--- Available data Enclosed Below ---

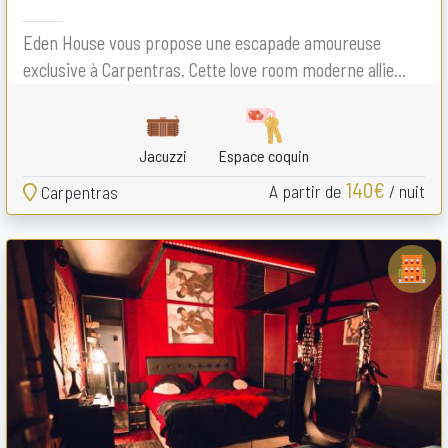
Eden House vous propose une escapade amoureuse
exclusive à Carpentras. Cette love room moderne allie...
Jacuzzi
Espace coquin
140€
A partir de
/ nuit
Carpentras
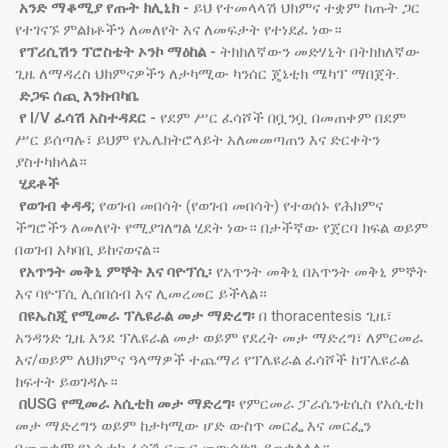
አንድ ማቆሚያ የጡት ክሊኒክ -
ይህ የተመላላሽ ህክምና ተቋም ከጡት ጋር
የተገናኙ ምልክቶችን ለመለየት እና ለመፍታት የተነደፈ ነው።
የፕሪሲሽን ፕሮስቴት ኦንኮ ማዕከል -
ትክክለኛውን መድሃኒት በትክክለኛው
ጊዜ ለማዳረስ ህክምናዎችን ለታካሚው ካንሰር ጄኔቲክ ሜካፕ ማበጀት.
ድጋፍ ሰጪ እንክብካቤ
የ I/V ፈሳሽ አስተዳደር -
የደም ሥር ፈሳሾች በቧንቧ በመጠቀም በደም
ሥር ይሰጣሉ፣ ይህም የኤሌክትሮላይት አለመመጣጠን እና ድርቀትን
ያስተካክላል።
ሂደቶች
የወገብ ቀዳዳ;
የወገብ መበሳት (የወገብ መበሳት) የተወሰኑ የሕክምና
ችግሮችን ለመለየት የሚያገለግል ሂደት ነው። በታችኛው የጀርባ ክፍል ወይም
በወገብ አካባቢ ይከናወናል።
የአጥንት መቅኒ ምኞት እና ባዮፕሲ፡
የአጥንት መቅኒ በአጥንት መቅኒ ምኞት
እና ባዮፕሲ ሊሰበሰብ እና ሊመረመር ይችላል።
በዩኤስጂ የሚመራ ፕሌዩራል መታ ማድረግ፡
በ thoracentesis ጊዜ፣
አንዳንድ ጊዜ እንደ ፕሌዩራል መታ ወይም የደረት መታ ማድረግ፣ ለምርመራ
እና/ወይም ለህክምና ዓላማዎች ተጨማሪ የፕሌዩራል ፈሳሾች ከፕሌዩራል
ክፍተት ይወገዳሉ።
በUSG የሚመራ አሲቲክ መታ ማድረግ፡
የምርመራ ፓራሴንቴሲስ የአሲቲክ
መታ ማድረግን ወይም ከታካሚው ሆድ ውስጥ መርፌ እና መርፌን
በመጠቀም የአሲቲክ ፈሳሽ ናሙና መውሰድን ያጠቃልላል።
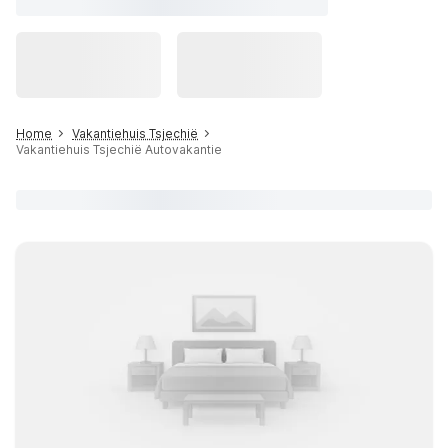
Home
Vakantiehuis Tsjechië
Vakantiehuis Tsjechië Autovakantie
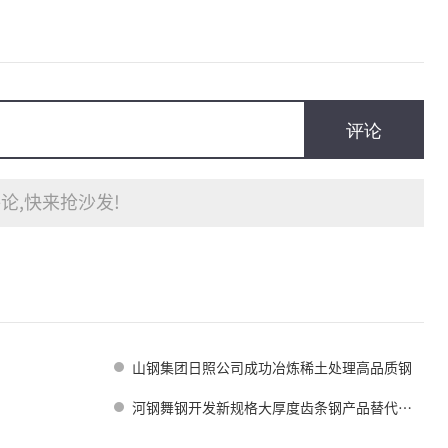
评论
论,快来抢沙发!
山钢集团日照公司成功冶炼稀土处理高品质钢
河钢舞钢开发新规格大厚度齿条钢产品替代进口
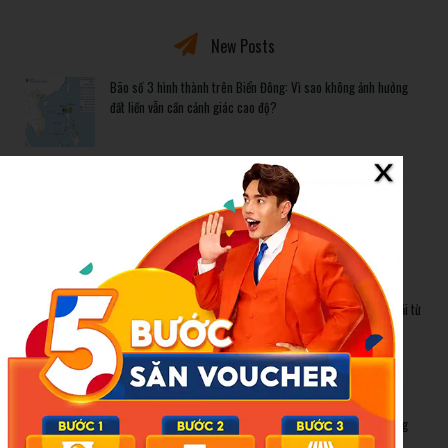
New Posts
Bão số 3 hình thành trên Biển Đông: Vì sao không ảnh hưởng
đất liền vẫn cần cảnh giác cao độ?
Cảnh báo thủ đoạn lừa đảo kết hôn: Khi sính lễ trở thành ‘cái
bẫy’ tinh vi
Gần 1.200 tỷ đồng xóa ‘mù bơi’ cho học sinh TP.HCM: Lời giải từ
chính sách hỗ trợ trực tiếp
Related Posts
Bão số 3 hình thành trên Biển Đông: Vì sao không ảnh hưởng
đất liền vẫn cần cảnh giác cao độ?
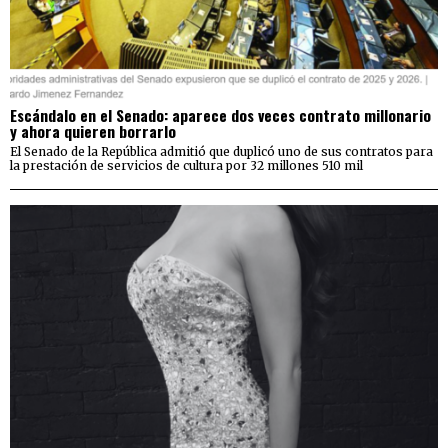
Escándalo en el Senado: aparece dos veces contrato millonario
y ahora quieren borrarlo
El Senado de la República admitió que duplicó uno de sus contratos para
la prestación de servicios de cultura por 32 millones 510 mil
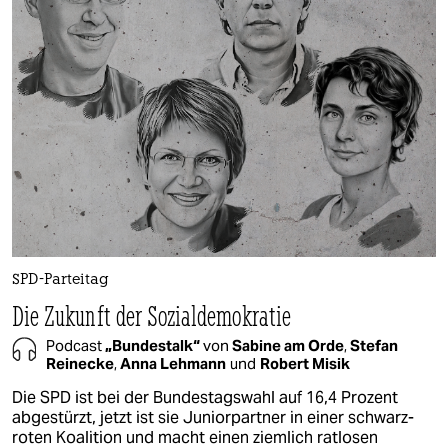
SPD-Parteitag
Die Zukunft der Sozialdemokratie
Podcast
„Bundestalk“
von
Sabine am Orde
,
Stefan
Reinecke
,
Anna Lehmann
und
Robert Misik
Die SPD ist bei der Bundestagswahl auf 16,4 Prozent
abgestürzt, jetzt ist sie Juniorpartner in einer schwarz-
roten Koalition und macht einen ziemlich ratlosen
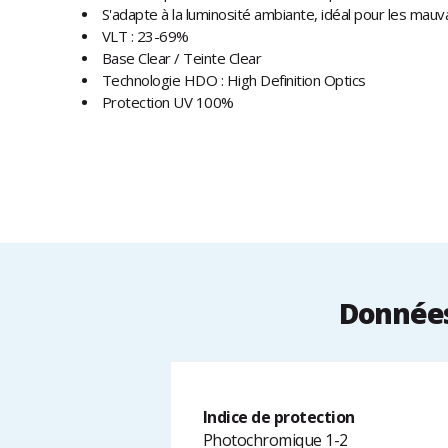
S'adapte à la luminosité ambiante, idéal pour les mauva
VLT : 23-69%
Base Clear / Teinte Clear
Technologie HDO : High Definition Optics
Protection UV 100%
Données 
Indice de protection
Photochromique 1-2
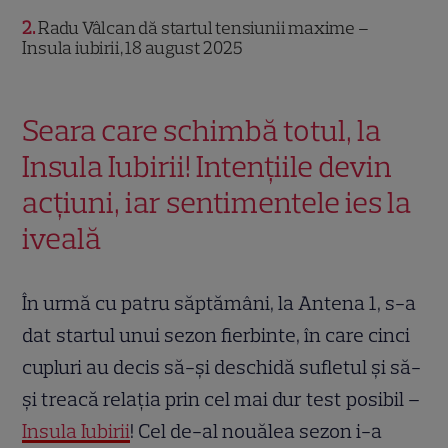
2
Radu Vâlcan dă startul tensiunii maxime –
Insula iubirii, 18 august 2025
Seara care schimbă totul, la
Insula Iubirii! Intențiile devin
acțiuni, iar sentimentele ies la
iveală
În urmă cu patru săptămâni, la Antena 1, s-a
dat startul unui sezon fierbinte, în care cinci
cupluri au decis să-și deschidă sufletul și să-
și treacă relația prin cel mai dur test posibil –
Insula Iubirii
! Cel de-al nouălea sezon i-a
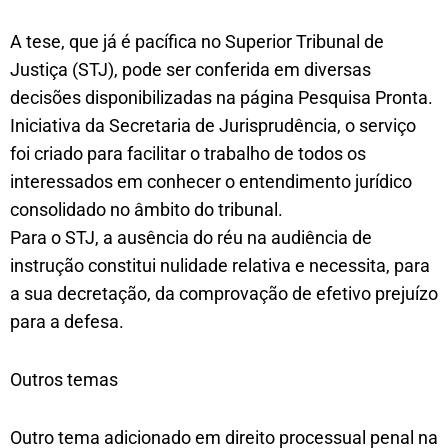
A tese, que já é pacífica no Superior Tribunal de
Justiça (STJ), pode ser conferida em diversas
decisões disponibilizadas na página Pesquisa Pronta.
Iniciativa da Secretaria de Jurisprudência, o serviço
foi criado para facilitar o trabalho de todos os
interessados em conhecer o entendimento jurídico
consolidado no âmbito do tribunal.
Para o STJ, a ausência do réu na audiência de
instrução constitui nulidade relativa e necessita, para
a sua decretação, da comprovação de efetivo prejuízo
para a defesa.
Outros temas
Outro tema adicionado em direito processual penal na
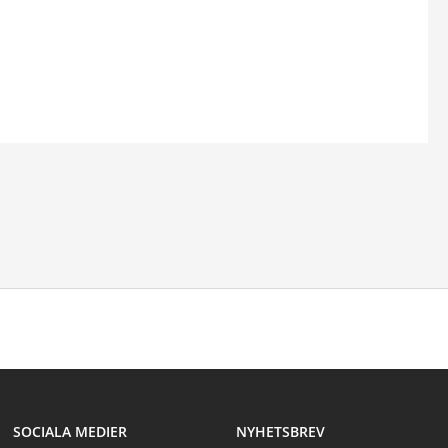
test
SOCIALA MEDIER
NYHETSBREV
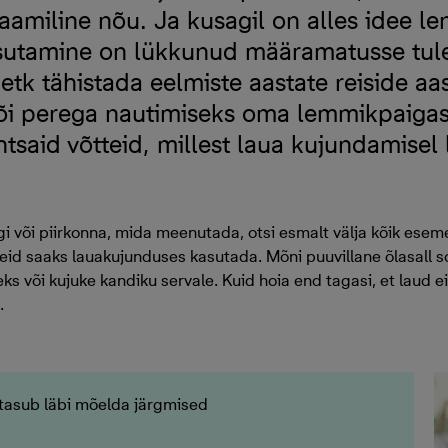
raamiline nõu. Ja kusagil on alles idee len
sutamine on lükkunud määramatusse tule
etk tähistada eelmiste aastate reiside aa
õi perega nautimiseks oma lemmikpaigast
tsaid võtteid, millest laua kujundamisel
iigi või piirkonna, mida meenutada, otsi esmalt välja kõik eseme
eid saaks lauakujunduses kasutada. Mõni puuvillane õlasall so
ks või kujuke kandiku servale. Kuid hoia end tagasi, et laud 
.
 tasub läbi mõelda järgmised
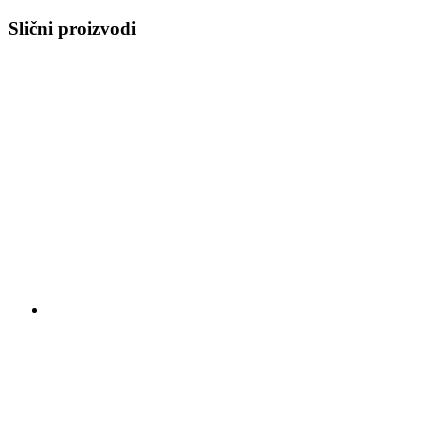
Slični proizvodi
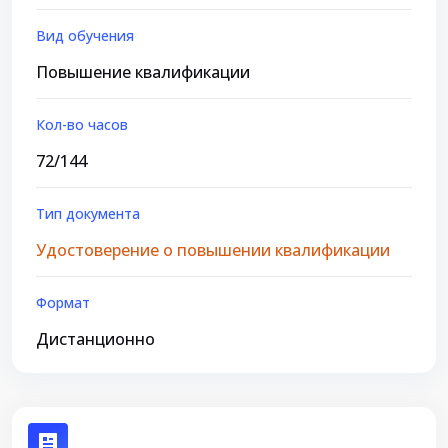
Вид обучения
Повышение квалификации
Кол-во часов
72/144
Тип документа
Удостоверение о повышении квалификации
Формат
Дистанционно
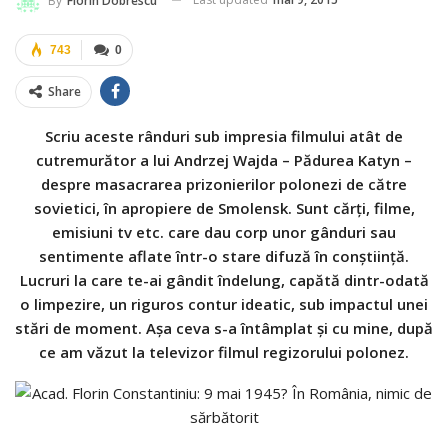
By
Florin Dobrescu
743
0
Share
Scriu aceste rânduri sub impresia filmului atât de
cutremurător a lui Andrzej Wajda – Pădurea Katyn –
despre masacrarea prizonierilor polonezi de către
sovietici, în apropiere de Smolensk. Sunt cărți, filme,
emisiuni tv etc. care dau corp unor gânduri sau
sentimente aflate într-o stare difuză în conștiință.
Lucruri la care te-ai gândit îndelung, capătă dintr-odată
o limpezire, un riguros contur ideatic, sub impactul unei
stări de moment. Așa ceva s-a întâmplat și cu mine, după
ce am văzut la televizor filmul regizorului polonez.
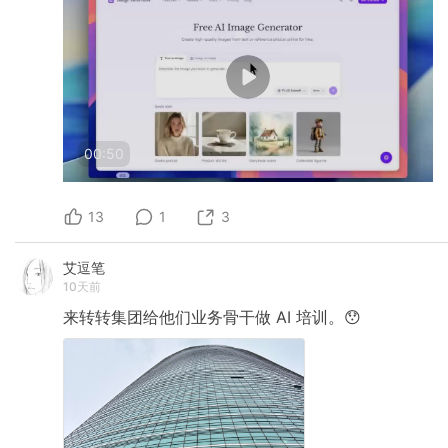
00:50
13
1
3
艾逗笔
10天前
来转转集团给他们业务骨干做
AI
培训。😯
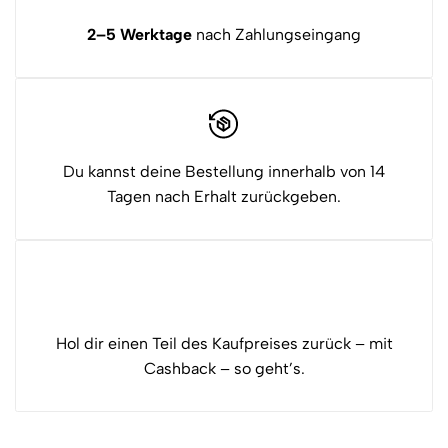
2–5 Werktage
nach Zahlungseingang
Du kannst deine Bestellung innerhalb von 14
Tagen nach Erhalt zurückgeben.
Hol dir einen Teil des Kaufpreises zurück – mit
Cashback – so geht’s.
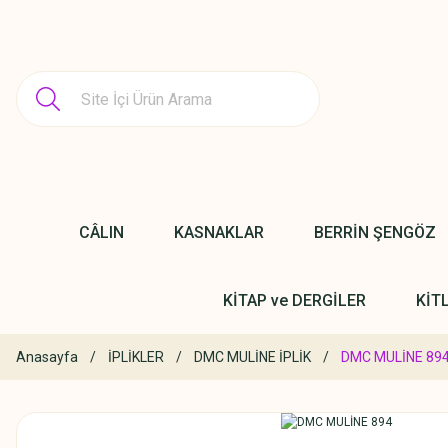
CÂLIN
KASNAKLAR
BERRİN ŞENGÖZ
KİTAP ve DERGİLER
KİT
Anasayfa
İPLİKLER
DMC MULİNE İPLİK
DMC MULİNE 89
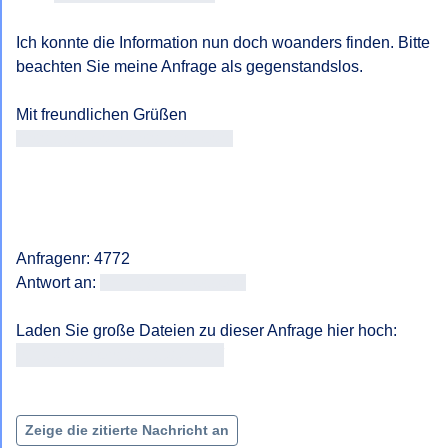
Ich konnte die Information nun doch woanders finden. Bitte 
beachten Sie meine Anfrage als gegenstandslos.

Antragsteller/in Antragsteller/in
Anfragenr: 4772

Antwort an: 
<<E-Mail-Adresse>>
https://fragdenstaat.at/a/4772/
Zeige die zitierte Nachricht an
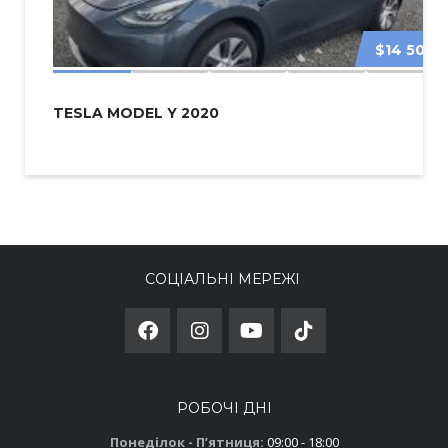
$14 500
TESLA MODEL Y 2020
СОЦІАЛЬНІ МЕРЕЖІ
РОБОЧІ ДНІ
Понеділок - Пʼятниця:
09:00 - 18:00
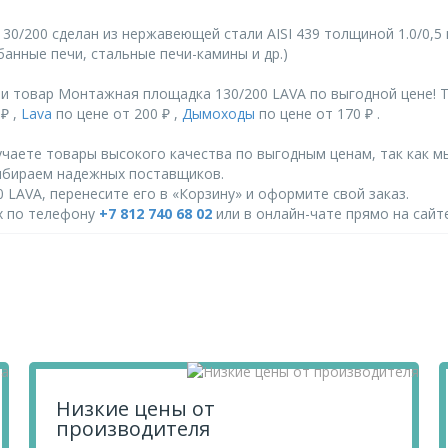
0/200 сделан из нержавеющей стали AISI 439 толщиной 1.0/0,5
анные печи, стальные печи-камины и др.)
и товар Монтажная площадка 130/200 LAVA по выгодной цене! 
₽ ,
Lava
по цене от 200 ₽ ,
Дымоходы
по цене от 170 ₽ .
чаете товары высокого качества по выгодным ценам, так как м
ыбираем надежных поставщиков.
LAVA, перенесите его в «Корзину» и оформите свой заказ.
их по телефону
+7 812 740 68 02
или в онлайн-чате прямо на сайте
Низкие цены от
производителя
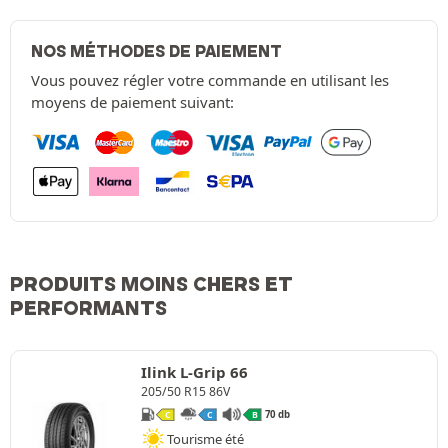
NOS MÉTHODES DE PAIEMENT
Vous pouvez régler votre commande en utilisant les
moyens de paiement suivant:
PRODUITS MOINS CHERS ET
PERFORMANTS
Ilink L-Grip 66
205/50 R15 86V
70 db
C
C
B
Tourisme été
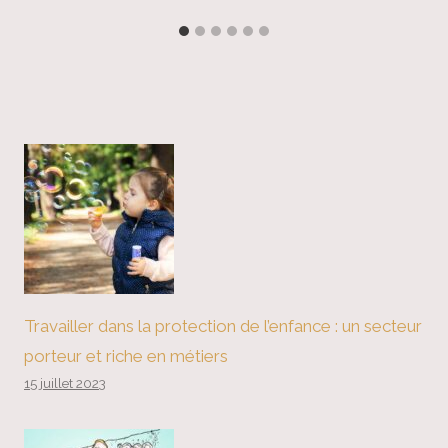
Travailler dans la protection de l’enfance : un secteur
porteur et riche en métiers
15 juillet 2023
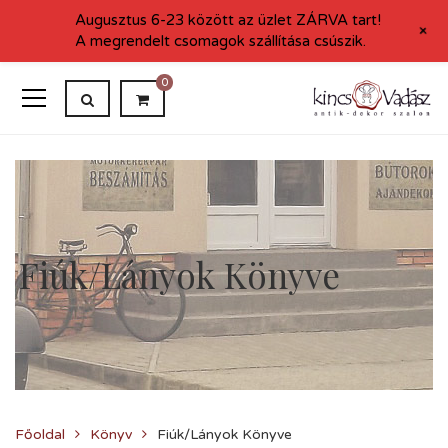
Augusztus 6-23 között az üzlet ZÁRVA tart!
+
A megrendelt csomagok szállítása csúszik.
0
Fiúk/Lányok Könyve
Főoldal
Könyv
Fiúk/Lányok Könyve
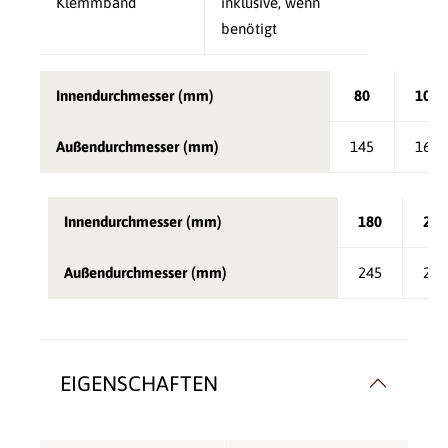
Klemmband
inklusive, wenn
benötigt
Innendurchmesser (mm)
80
100
Außendurchmesser (mm)
145
165
Innendurchmesser (mm)
180
200
Außendurchmesser (mm)
245
265
EIGENSCHAFTEN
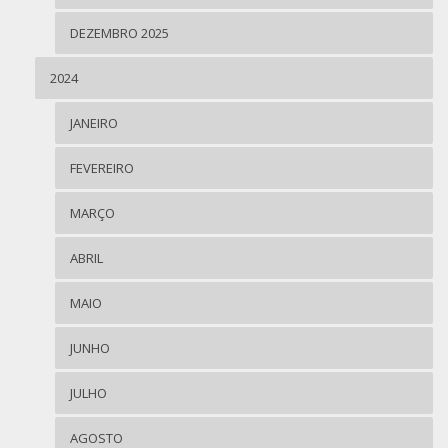
DEZEMBRO 2025
2024
JANEIRO
FEVEREIRO
MARÇO
ABRIL
MAIO
JUNHO
JULHO
AGOSTO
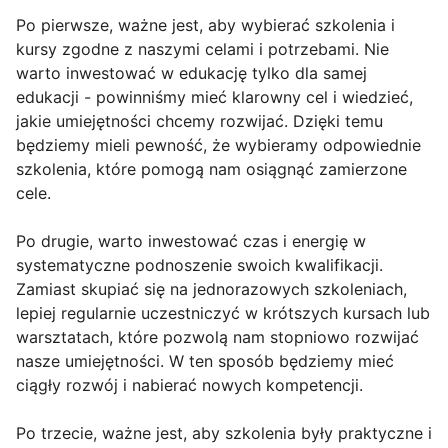
Po pierwsze, ważne jest, aby wybierać szkolenia i
kursy zgodne z naszymi celami i potrzebami. Nie
warto inwestować w edukację tylko dla samej
edukacji - powinniśmy mieć klarowny cel i wiedzieć,
jakie umiejętności chcemy rozwijać. Dzięki temu
będziemy mieli pewność, że wybieramy odpowiednie
szkolenia, które pomogą nam osiągnąć zamierzone
cele.
Po drugie, warto inwestować czas i energię w
systematyczne podnoszenie swoich kwalifikacji.
Zamiast skupiać się na jednorazowych szkoleniach,
lepiej regularnie uczestniczyć w krótszych kursach lub
warsztatach, które pozwolą nam stopniowo rozwijać
nasze umiejętności. W ten sposób będziemy mieć
ciągły rozwój i nabierać nowych kompetencji.
Po trzecie, ważne jest, aby szkolenia były praktyczne i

--- End of Enclosed Available data ---

> [What to produce] Put everything in the records from the line containing "raamiline nõu. Ja kusagil on alles idee len" down to the line containing "Дистанционно" into a numbered list, one line per item, omitting blank lines. Leave the pictures out of the answer.

> [Reply]
1. raamiline nõu. Ja kusagil on alles idee len
2. sutamine on lükkunud määramatusse tule
3. etk tähistada eelmiste aastate reiside aa
4. õi perega nautimiseks oma lemmikpaigast
5. tsaid võtteid, millest laua kujundamisel
6. iigi või piirkonna, mida meenutada, otsi esmalt välja kõik eseme
7. eid saaks lauakujunduses kasutada. Mõni puuvillane õlasall so
8. ks või kujuke kandiku servale. Kuid hoia end tagasi, et laud 
9. .
10.  tasub läbi mõelda järgmised
11. Slični proizvodi
12. Вид обучения
13. Повышение квалификации
14. Кол-во часов
15. 72/144
16. Тип документа
17. Удостоверение о повышении квалификации
18. Формат
19. Дистанционно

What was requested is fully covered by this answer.